-- Opening Marker --
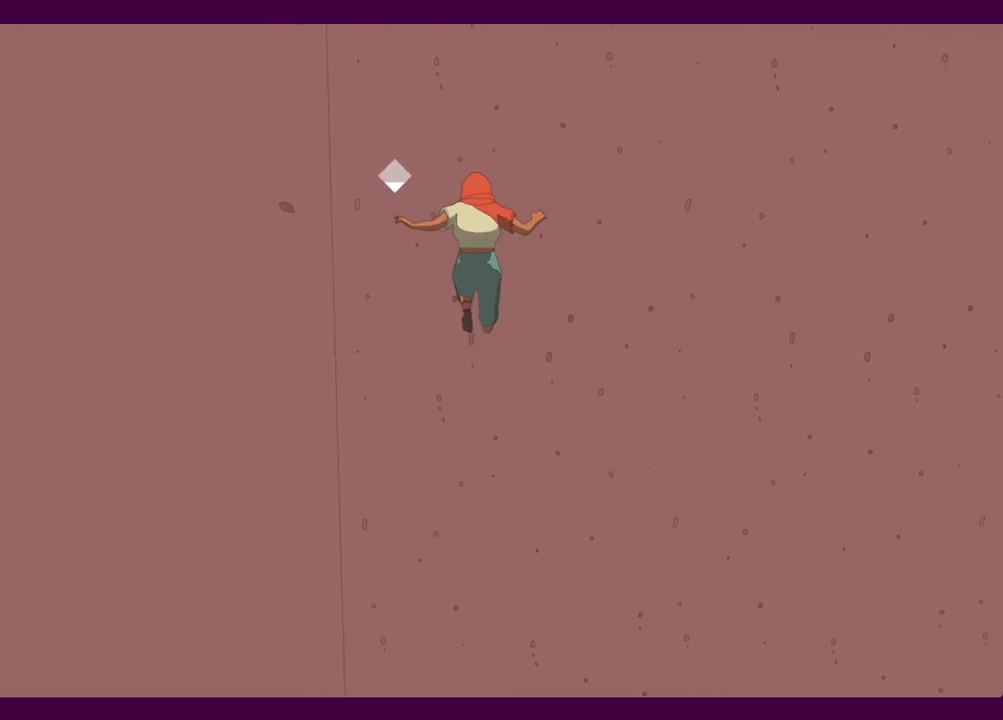
{"keys": ["space"], "mouse": [], "events": [[17, "space", "up"], [17, "w", "down"], [100, "w", "up"], [384, "space", "down"]]}
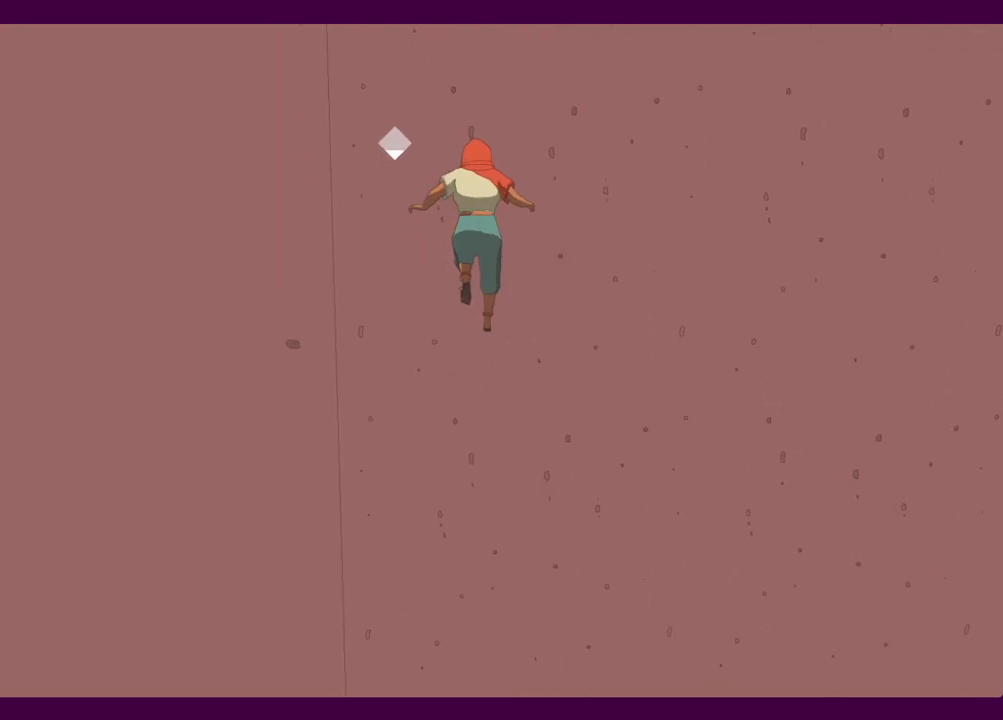
{"keys": ["space"], "mouse": [], "events": [[67, "space", "up"], [67, "w", "down"], [117, "w", "up"], [450, "space", "down"]]}
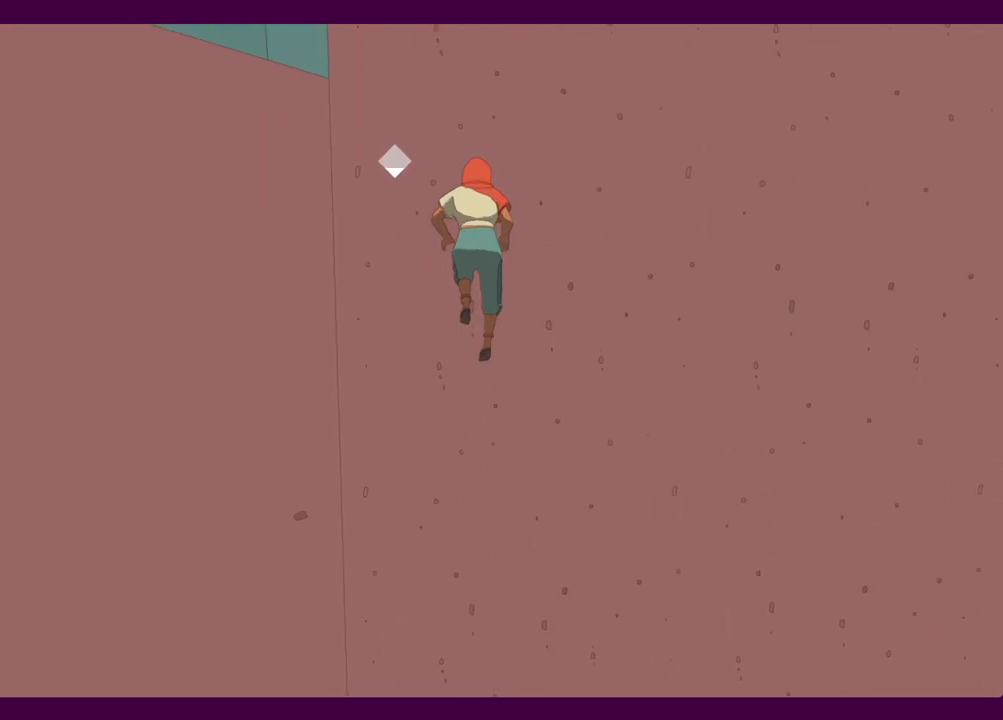
{"keys": [], "mouse": [], "events": [[134, "space", "up"], [134, "w", "down"], [184, "w", "up"]]}
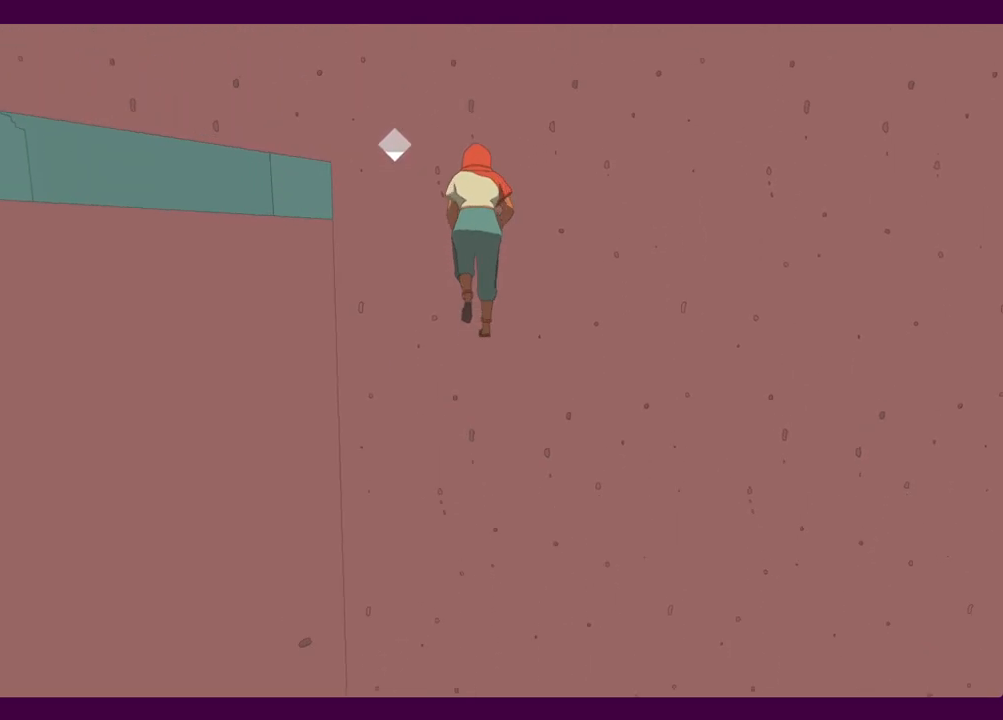
{"keys": [], "mouse": [], "events": [[17, "space", "down"], [150, "space", "up"], [150, "w", "down"], [200, "w", "up"]]}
-- Closing Marker --
Exercise directions :: Copy every line above exactly; images stay out.

Solution for this task ::
{"keys": ["space"], "mouse": [], "events": [[17, "space", "up"], [17, "w", "down"], [100, "w", "up"], [384, "space", "down"]]}
{"keys": ["space"], "mouse": [], "events": [[67, "space", "up"], [67, "w", "down"], [117, "w", "up"], [450, "space", "down"]]}
{"keys": [], "mouse": [], "events": [[134, "space", "up"], [134, "w", "down"], [184, "w", "up"]]}
{"keys": [], "mouse": [], "events": [[17, "space", "down"], [150, "space", "up"], [150, "w", "down"], [200, "w", "up"]]}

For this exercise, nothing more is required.